Once you’ve done your research and identified skills and traits you’re looking for, you’re ready to write a job description and a job posting. Both are important. A job description is an internal document that should detail not only what the position does, but the type of background candidates should have, whether candidates can be found internally or externally to the company, and what the career path looks like for the position. The job posting is an external piece of content that should be shared on your company website and on job boards. It should explain the benefits and selling points of the position and working with your company.
Define what you need in candidates versus what’s nice to have, and decide how you’ll know when you’ve found the right fit. You may want to incorporate a test project or questions in the interview that closely resemble the work of the role. If you decide to do a test project, make sure to align with your HR department and consider whether you’ll pay candidates for the projects and if they’ll need to sign any necessary paperwork.
On my team, we ask copywriter candidates to complete a test project that entails writing a short blog post for a specific website. This helps us see beyond what you might glean from a writing portfolio because you’re able to see how quickly they’re able to work—and what their work looks like without help from an editor or advisor. Having said that, test projects can be a sensitive subject and you should align with your company’s goals and culture. If you decide a test project would add meaning to your hiring process, approach it carefully. If there’s any chance you may use any work or ideas from test projects, you should absolutely pay candidates for them.

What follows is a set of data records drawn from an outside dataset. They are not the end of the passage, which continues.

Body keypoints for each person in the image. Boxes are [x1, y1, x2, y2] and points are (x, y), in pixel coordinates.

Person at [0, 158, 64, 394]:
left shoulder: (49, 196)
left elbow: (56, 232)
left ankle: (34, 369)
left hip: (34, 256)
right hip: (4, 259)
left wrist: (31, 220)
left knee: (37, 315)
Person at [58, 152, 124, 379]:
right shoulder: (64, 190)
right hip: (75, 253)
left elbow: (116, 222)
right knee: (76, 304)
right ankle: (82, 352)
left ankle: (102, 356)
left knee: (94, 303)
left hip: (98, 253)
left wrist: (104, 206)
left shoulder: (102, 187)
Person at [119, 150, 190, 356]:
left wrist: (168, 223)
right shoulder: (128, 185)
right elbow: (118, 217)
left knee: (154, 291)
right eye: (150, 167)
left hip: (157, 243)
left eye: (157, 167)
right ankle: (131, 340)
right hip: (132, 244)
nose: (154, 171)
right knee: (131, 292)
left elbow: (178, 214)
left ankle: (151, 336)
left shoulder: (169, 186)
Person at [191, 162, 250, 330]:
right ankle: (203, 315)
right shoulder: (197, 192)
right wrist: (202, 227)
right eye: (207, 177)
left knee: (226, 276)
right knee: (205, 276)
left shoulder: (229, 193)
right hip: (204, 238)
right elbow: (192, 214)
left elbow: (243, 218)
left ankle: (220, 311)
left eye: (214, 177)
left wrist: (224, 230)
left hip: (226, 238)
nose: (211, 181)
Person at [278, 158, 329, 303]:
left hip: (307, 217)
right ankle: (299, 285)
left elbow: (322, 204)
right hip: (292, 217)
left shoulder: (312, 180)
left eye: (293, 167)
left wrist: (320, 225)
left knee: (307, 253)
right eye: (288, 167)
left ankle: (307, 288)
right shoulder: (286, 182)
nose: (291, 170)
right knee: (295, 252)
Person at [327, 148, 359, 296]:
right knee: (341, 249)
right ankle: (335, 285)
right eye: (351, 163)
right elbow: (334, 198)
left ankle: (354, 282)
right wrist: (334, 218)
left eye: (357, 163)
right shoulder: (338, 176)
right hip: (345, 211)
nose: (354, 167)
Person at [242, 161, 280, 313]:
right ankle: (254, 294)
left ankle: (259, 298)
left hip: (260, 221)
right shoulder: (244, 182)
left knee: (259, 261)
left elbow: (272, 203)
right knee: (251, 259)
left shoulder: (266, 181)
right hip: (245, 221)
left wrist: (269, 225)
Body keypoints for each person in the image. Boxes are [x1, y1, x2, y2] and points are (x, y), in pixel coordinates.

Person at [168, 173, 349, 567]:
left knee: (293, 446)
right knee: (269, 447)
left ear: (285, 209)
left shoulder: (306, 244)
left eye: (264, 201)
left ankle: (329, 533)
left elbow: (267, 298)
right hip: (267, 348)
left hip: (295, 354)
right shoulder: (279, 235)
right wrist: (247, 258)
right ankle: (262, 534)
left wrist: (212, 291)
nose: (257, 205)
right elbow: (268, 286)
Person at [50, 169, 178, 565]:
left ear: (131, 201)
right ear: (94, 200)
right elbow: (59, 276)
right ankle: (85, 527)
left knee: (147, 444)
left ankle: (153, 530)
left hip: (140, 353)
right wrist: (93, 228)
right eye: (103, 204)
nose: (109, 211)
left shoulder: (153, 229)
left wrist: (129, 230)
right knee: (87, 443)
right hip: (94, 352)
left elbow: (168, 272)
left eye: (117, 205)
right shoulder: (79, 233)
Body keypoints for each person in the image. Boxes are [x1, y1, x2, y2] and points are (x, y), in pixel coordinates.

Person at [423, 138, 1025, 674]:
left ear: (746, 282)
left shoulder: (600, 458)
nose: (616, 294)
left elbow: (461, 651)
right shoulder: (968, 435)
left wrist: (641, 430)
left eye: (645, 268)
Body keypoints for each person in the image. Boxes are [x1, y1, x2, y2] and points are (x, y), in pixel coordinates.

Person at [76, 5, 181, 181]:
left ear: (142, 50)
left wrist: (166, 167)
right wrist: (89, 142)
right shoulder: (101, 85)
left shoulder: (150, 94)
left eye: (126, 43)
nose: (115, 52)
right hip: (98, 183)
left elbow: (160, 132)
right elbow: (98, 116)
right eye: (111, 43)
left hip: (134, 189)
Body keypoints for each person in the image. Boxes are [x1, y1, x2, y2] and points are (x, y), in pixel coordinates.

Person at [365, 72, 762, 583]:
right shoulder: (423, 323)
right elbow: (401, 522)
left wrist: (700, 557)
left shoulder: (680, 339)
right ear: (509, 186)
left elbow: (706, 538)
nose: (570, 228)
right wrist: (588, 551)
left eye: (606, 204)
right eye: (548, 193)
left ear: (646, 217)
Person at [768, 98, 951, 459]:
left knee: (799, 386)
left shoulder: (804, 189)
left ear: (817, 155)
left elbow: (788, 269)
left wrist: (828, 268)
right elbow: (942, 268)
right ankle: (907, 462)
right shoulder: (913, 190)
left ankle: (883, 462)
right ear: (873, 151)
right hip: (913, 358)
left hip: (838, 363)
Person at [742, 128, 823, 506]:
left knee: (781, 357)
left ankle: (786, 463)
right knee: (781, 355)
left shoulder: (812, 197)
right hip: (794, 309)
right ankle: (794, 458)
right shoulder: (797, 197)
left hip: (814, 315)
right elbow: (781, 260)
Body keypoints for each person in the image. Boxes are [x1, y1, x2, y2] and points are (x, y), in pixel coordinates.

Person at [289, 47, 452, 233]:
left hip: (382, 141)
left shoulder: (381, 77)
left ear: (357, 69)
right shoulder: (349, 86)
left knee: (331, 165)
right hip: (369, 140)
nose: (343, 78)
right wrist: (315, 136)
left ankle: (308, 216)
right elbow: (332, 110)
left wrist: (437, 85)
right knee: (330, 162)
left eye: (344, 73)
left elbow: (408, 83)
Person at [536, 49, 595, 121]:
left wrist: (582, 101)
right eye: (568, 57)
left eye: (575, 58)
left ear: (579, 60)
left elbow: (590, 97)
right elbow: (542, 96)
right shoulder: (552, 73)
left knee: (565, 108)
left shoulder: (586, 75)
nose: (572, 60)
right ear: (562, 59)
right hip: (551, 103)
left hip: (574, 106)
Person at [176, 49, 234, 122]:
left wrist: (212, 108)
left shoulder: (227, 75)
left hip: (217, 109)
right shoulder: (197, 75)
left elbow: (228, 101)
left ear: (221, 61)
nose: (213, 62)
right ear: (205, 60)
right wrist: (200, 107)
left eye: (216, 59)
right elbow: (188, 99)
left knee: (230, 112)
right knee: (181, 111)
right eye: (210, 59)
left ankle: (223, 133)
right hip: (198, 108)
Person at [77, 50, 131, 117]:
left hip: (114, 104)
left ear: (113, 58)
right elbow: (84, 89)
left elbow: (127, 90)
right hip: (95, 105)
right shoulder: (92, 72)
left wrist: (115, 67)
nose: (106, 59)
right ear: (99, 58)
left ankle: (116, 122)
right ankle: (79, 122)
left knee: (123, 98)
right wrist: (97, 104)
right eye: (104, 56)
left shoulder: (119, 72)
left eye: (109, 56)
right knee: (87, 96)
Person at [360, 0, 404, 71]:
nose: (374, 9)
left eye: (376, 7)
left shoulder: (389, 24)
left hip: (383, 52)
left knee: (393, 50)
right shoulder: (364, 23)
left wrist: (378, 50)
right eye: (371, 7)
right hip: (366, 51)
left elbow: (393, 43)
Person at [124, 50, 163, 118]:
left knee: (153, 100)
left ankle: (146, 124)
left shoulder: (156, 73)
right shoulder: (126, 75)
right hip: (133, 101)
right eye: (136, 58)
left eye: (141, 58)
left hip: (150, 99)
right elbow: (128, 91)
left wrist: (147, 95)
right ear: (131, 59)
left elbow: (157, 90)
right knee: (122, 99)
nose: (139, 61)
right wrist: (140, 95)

Create a thoughtful interview strategy
Before scheduling interviews, you want to outline who needs to be there and what your questions will be. Since you’ve already done the work to identify the traits and skills you’re looking for, it should be easy to write behavioural questions related to your needs. You want to write the questions down and share them with the other interviewers, so you’re on the same page. This will help ensure that your interviews maintain a flow and reasonable timetable, rather than aimlessly shifting from one topic to another.
- How do you measure the success of content?
- Tell me about a time when you learned something new about users and how you applied it to your work.
- What would be your first steps in creating a content plan for a website?
It’s important that you maintain consistency in the questions you ask and how you approach the interview. You want to compare apples to apples and see how different candidates respond to the exact same questions, so you have a fair assessment. If you align with the other interviewers ahead of time, this shouldn’t be a problem. But even then, you will likely run into scenarios when you’re not able to ask all your questions. You’ll need to try to keep consistency as much as possible and keep the interview on a similar cadence across the board. Make sure you also plan in leaving 10 to 15 minutes for candidates to ask questions at the end.
It’s important to hire the right people into content roles. These people become the voice of your company and the backbone of your content strategy. It’s absolutely worth your time to slow down and thoroughly define your hiring strategy before diving into interviews. If you lay a solid foundation early on, you’ll save time in the long-run and hire folks who push your content to new heights.